If reading War and Peace can be likened to running a marathon, getting through The Judgment of Paris: The Revolutionary Decade That Gave the World Impressionism by Ross King is analogous to completing an Ironman triathlon, began a Calgary Herald review Jan. 14. But if Ross King’s third non-fiction study of the world of art is dense and difficult, there is a reward at the end: it’s just plain fascinating, even for anyone not conversant with the minutiae of the art world, said the Herald. Born and raised in Saskatchewan with a 1992 PhD in English from York, King has lived in England, near Oxford, since 1992. His previous non-fiction works, Brunelleschi’s Dome and Michelangelo and the Pope’s Ceiling, were both best-sellers, despite their seemingly esoteric subjects. King, who has also written two novels, brings to The Judgment of Paris the same wit and vivid descriptions that put the reader right in the scene, a talent that marked his earlier works. The title of the book is a play on words, hinting at the cutthroat competition at the annual Paris Salon and a drawing by Raphael – The Judgment of Paris – turned into an engraving by Marcantonio Raimondi, upon which Manet based his first success de scandal, Dejeuner sur l’herbe.

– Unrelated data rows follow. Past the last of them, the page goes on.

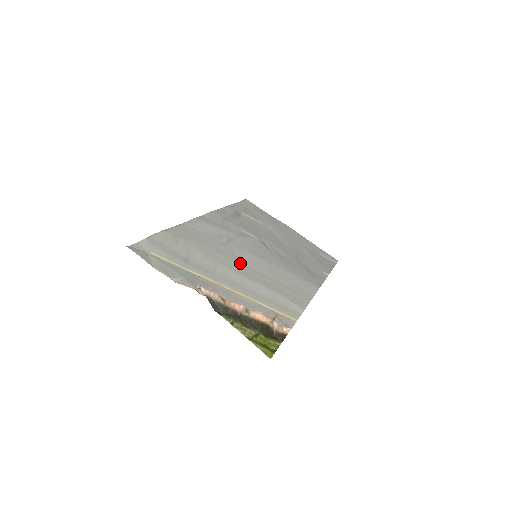
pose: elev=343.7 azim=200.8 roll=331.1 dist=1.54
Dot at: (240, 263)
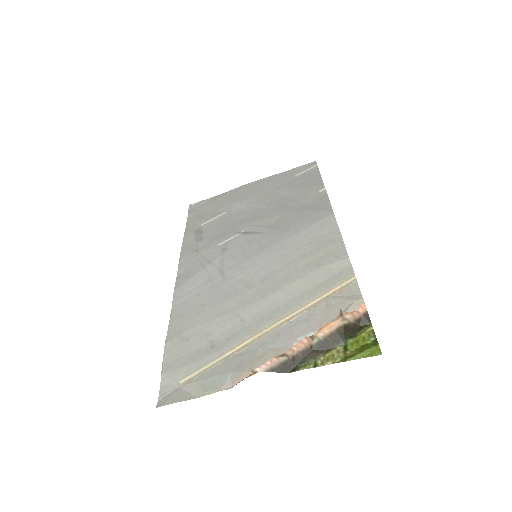
Dot at: (253, 284)
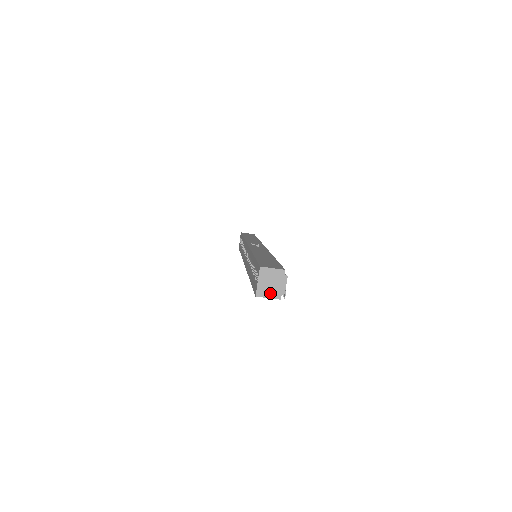
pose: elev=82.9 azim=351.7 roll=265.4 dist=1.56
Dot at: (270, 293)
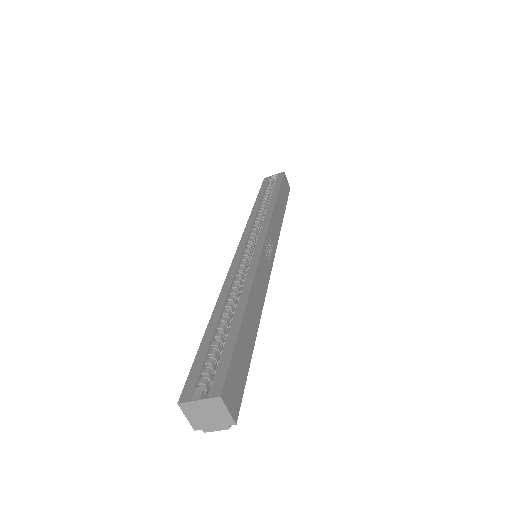
Dot at: (194, 417)
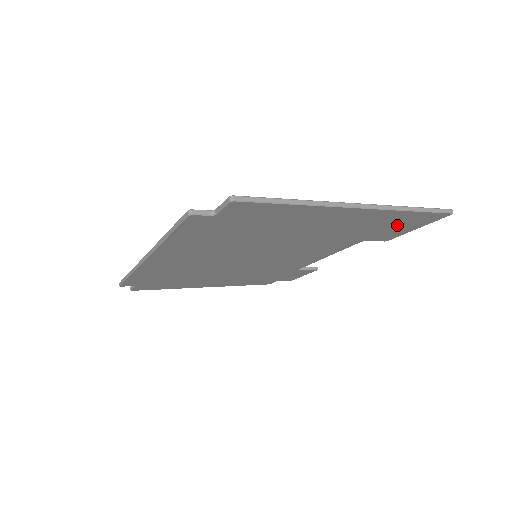
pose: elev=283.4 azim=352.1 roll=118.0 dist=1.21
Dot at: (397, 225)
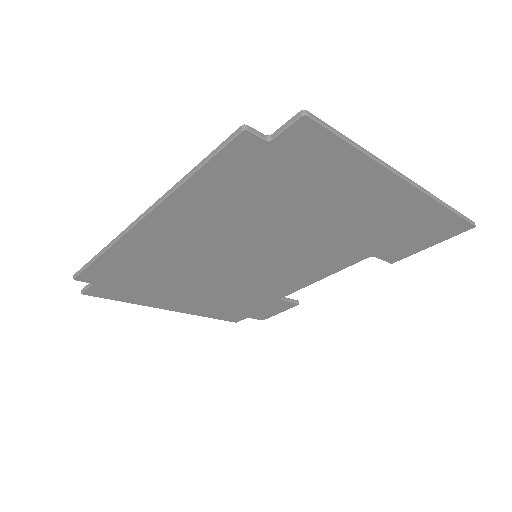
Dot at: (419, 233)
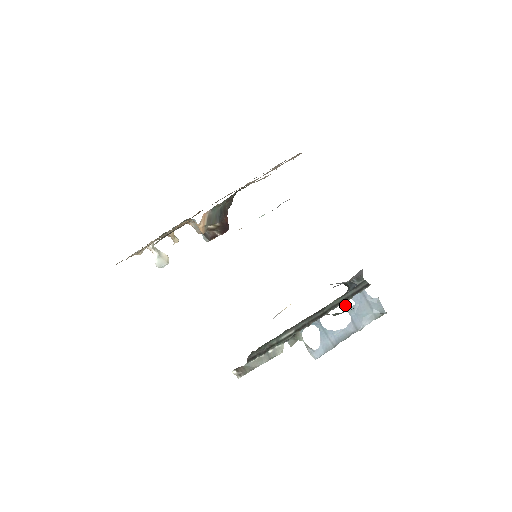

York students mentor teens at open-mike program
At an open mike night in Toronto’s west end, a stone’s throw from where two men were gunned down last summer, two young Latino-Canadian York students host a night of spoken word, reported the Toronto Star Jan. 17. Twenty-year-old Pablo Godoy and 19-year-old Eduardo Ramon know all too well the way that words can negatively influence impressionable young minds. Organizers at the Maria A. Shchuka District Library on Eglinton Avenue near Dufferin Street started the Art Starts Teen Open Mic Night two years ago, hoping the program would provide youth with a venue to showcase their talents. Those who participate are also mentored by Gadoy and Ramon, and are encouraged to engage in social issues. Godoy and Ramon both appreciate rap and hip-hop – it helped each of them recognize where they were heading. After brushes with the law, both are now enrolled as full-time students in York’s Faculty of Arts. They recognize rap has become the informal language they use to express everything they have been through.

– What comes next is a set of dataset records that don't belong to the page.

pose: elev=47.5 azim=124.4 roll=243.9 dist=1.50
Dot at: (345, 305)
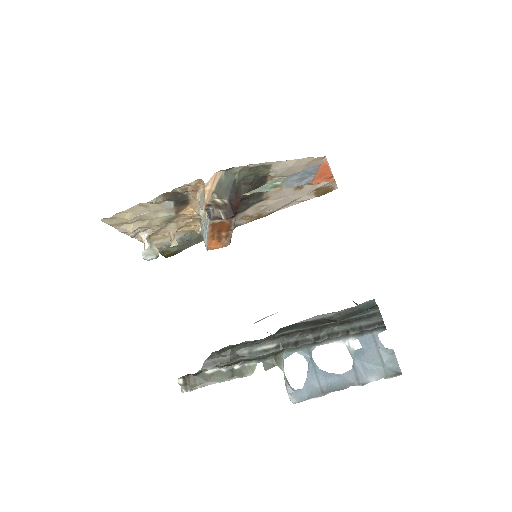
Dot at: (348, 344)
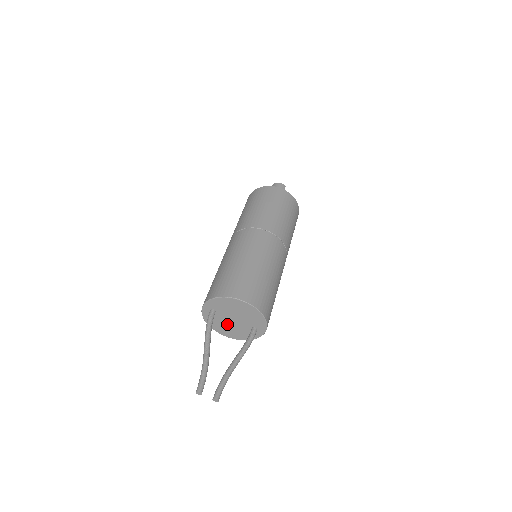
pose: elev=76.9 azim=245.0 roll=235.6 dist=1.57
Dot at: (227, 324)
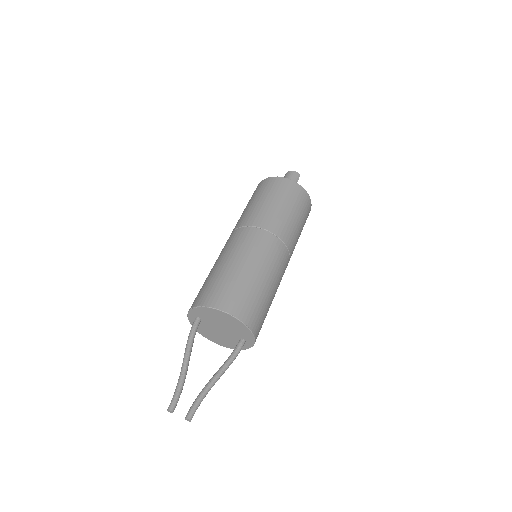
Dot at: (215, 332)
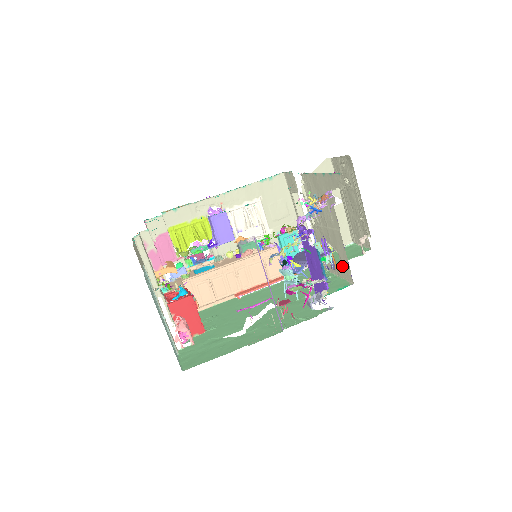
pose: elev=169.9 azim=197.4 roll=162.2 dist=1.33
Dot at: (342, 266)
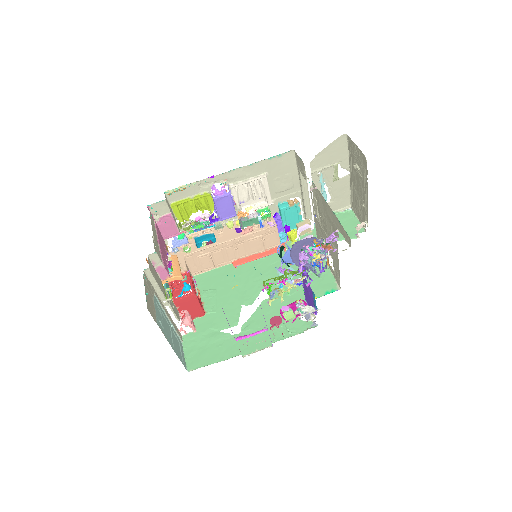
Dot at: (334, 269)
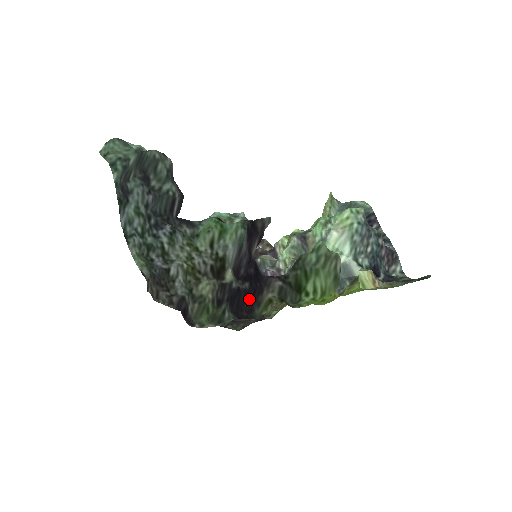
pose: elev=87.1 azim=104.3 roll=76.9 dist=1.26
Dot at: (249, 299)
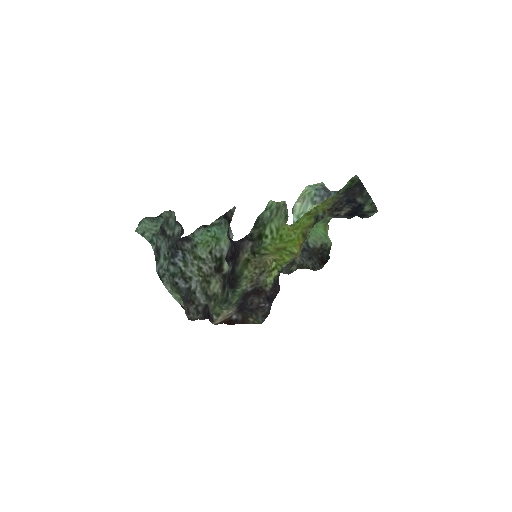
Dot at: (233, 266)
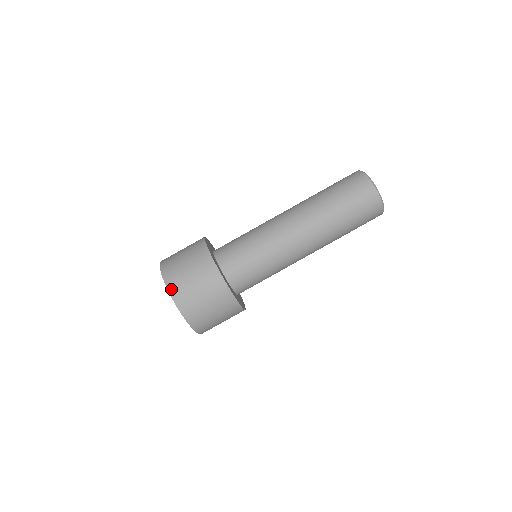
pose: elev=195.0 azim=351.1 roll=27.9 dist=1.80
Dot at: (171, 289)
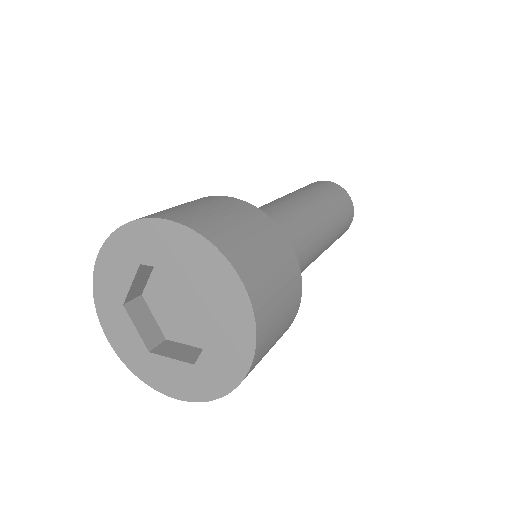
Dot at: (248, 281)
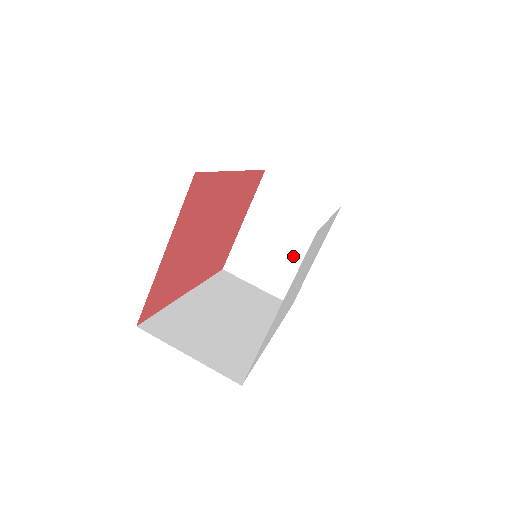
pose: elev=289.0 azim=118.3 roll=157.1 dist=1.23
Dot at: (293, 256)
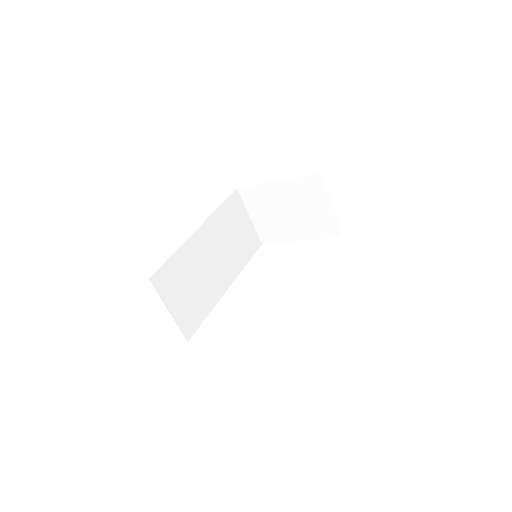
Dot at: (288, 227)
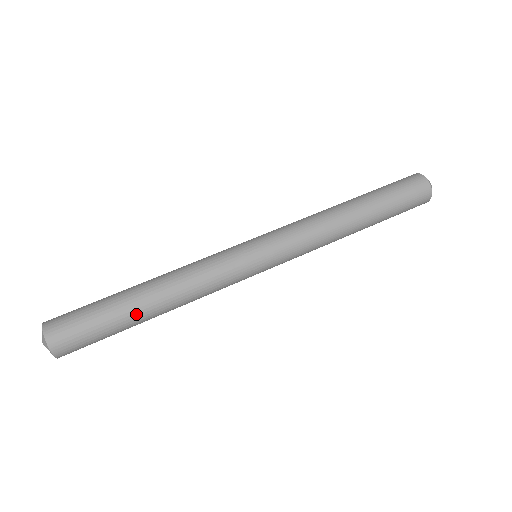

Economics profs better to avoid election endorsements
Tenured professors can theoretically do what they please, but the university may not be very happy, said York Prof. Bernie Wolf, in a Toronto Star story Jan. 17 about economists number-crunching for political parties during an election. “I would be comfortable evaluating all three parties but I wouldn’t do it for one particular party and let them use me in their advertisements,” said Wolf, director of the international MBA program at the Schulich School of Business.
Grad crystallizes own business
Four years of preparation – and no sales – was time well spent for Riyaz Datoo, reported Metro Jan. 17. Using lasers, the Toronto entrepreneur, fresh out of York’s Schulich School of Business, developed a method that implants an image into the centre of a crystal block, so a photo appears to be floating in the crystal. His first opportunity to present his innovative product to the public was at last summer’s Canadian National Exhibition. Judging by the 90-minute lineup to order one of the crystals, the research and development paid off. “The idea in terms of innovation was how do I combine these [laser and facial imaging] technologies together and revolutionize the photo gift sector,” says Datoo, the director of Crystallize It! The answer: personalized crystal products.
Trusts and dividends: a two-tier tax plan
As the Baby Boom generation approaches retirement, tax-advantaged income will increasingly be the goal of non-registered or “taxable” investment portfolios, reported the National Post Jan. 17 in a special report on tax strategies. In choosing between dividends and trusts, investors could own both to diversify by tax treatment and hedge against unknown future tax rates and rules, says Moshe Milevsky, a professor at the Schulich School of Business.